Mieszkańcy zaczęli zbierać podpisy pod petycją w sprawie budowy sieci, Zielonogórskie Wodociągi i Kanalizacje zleciły opracowanie koncepcji budowy kanalizacji. Jeszcze nie jest ona do końca gotowa, ale podczas spotkań z mieszkańcami prezydent Janusz Kubicki mógł przedstawić wstępne założenia. Szczegóły prezentował wiceprezydent K. Kaliszuk.
- W Zatoniu rozważamy dwa warianty rozwiązania problemu. Budujemy kanalizację z własną oczyszczalnią ścieków w Zatoniu lub je przepompowujemy do Drzonkowa – tłumaczył K. Kaliszuk. - Pierwszy wariant kosztuje ok. 10,5 mln zł, drugi 9,2 mln zł. Różnice są niewielkie, zadecyduje wariant, który jest korzystniejszy w eksploatacji. Jeżeli się zmobilizujemy, to kanalizacja mogłaby powstać w 2015 r. Można jeszcze wywalczyć pieniądze z obecnej perspektywy finansowej Unii Europejskiej.
Bardziej skomplikowana jest sytuacja w Ochli. Wieś jest większa i większe będą koszty. Tutaj również rozważane są dwa warianty. Wariant pierwszy, z wykorzystaniem obecnej oczyszczalni ścieków, kosztowałby 16,2 mln zł. Drugi wariant zakłada wybudowanie nowej oczyszczalni ścieków przy ul. Osiedlowej. Ma kosztować 16,9 mln zł.

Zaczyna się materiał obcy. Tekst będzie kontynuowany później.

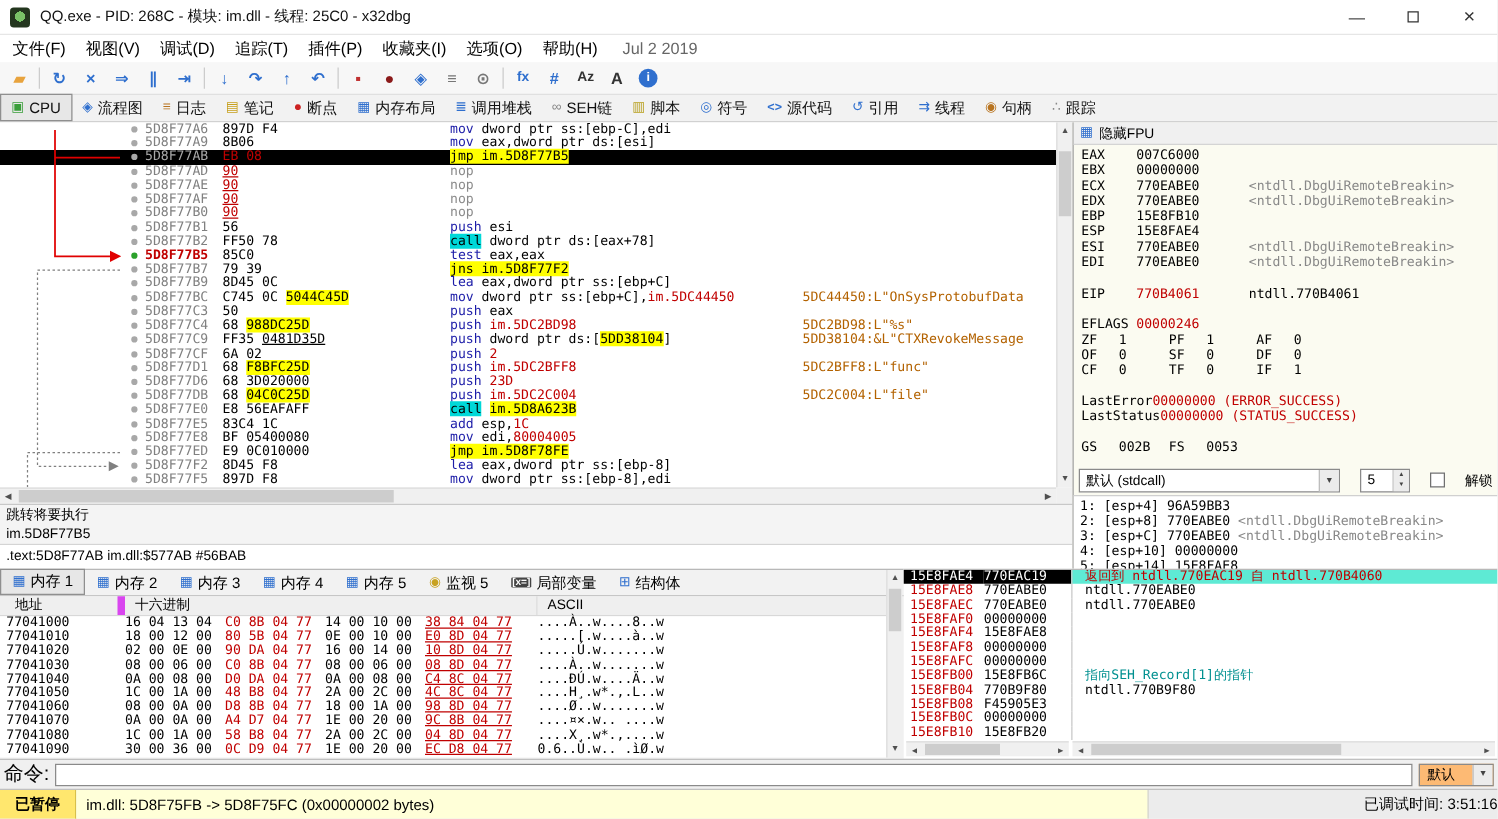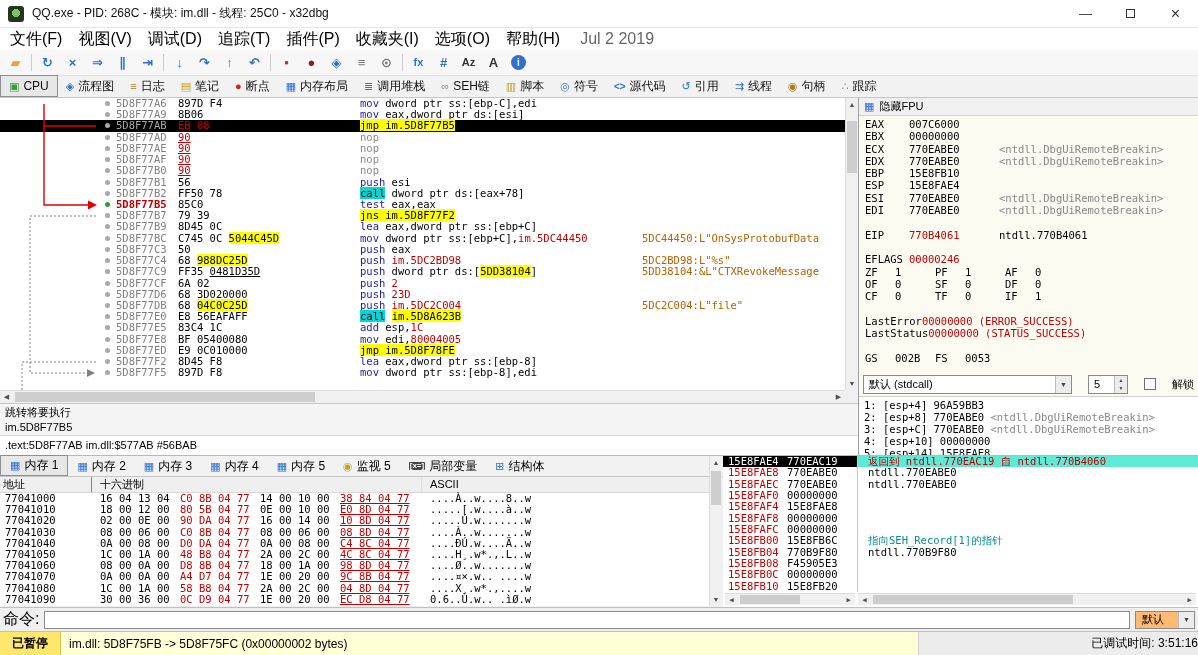--- a/index.html
+++ b/index.html
@@ -18,7 +18,7 @@
 
 
 #menubar{position:absolute;left:0;top:28px;width:1198px;height:22px;background:#fff;display:flex;align-items:center;padding-left:2px}
-.mi{padding:0 8px;line-height:22px;font-size:16px}
+.mi{padding:0 8px;line-height:22px;font-size:13px}
 .mdate{color:#666;margin-left:4px}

- Do końca roku zrobimy projekt. Inwestycję można zrealizować w latach 2015-16. Znajdziemy na nią pieniądze. To są fakty. To jest nasza oferta. Jeżeli do połączenia nie dojdzie, to my skoncentrujemy się na rozwoju miasta – mówił K. Kaliszuk na zebraniu w Ochli.
- Mnie te argumenty przekonują. Jeżeli nie dojdzie do połączenia, to pewnie nigdy nie będziemy mieli kanalizacji – uważa J. Berent. – Dodatkowym argumentem jest zapewnienie prezydenta, że mimo budowy kanalizacji nadal będziemy mieli 9 mln zł z Funduszu Integracyjnego. Za to naprawdę można bardzo dużo zrobić.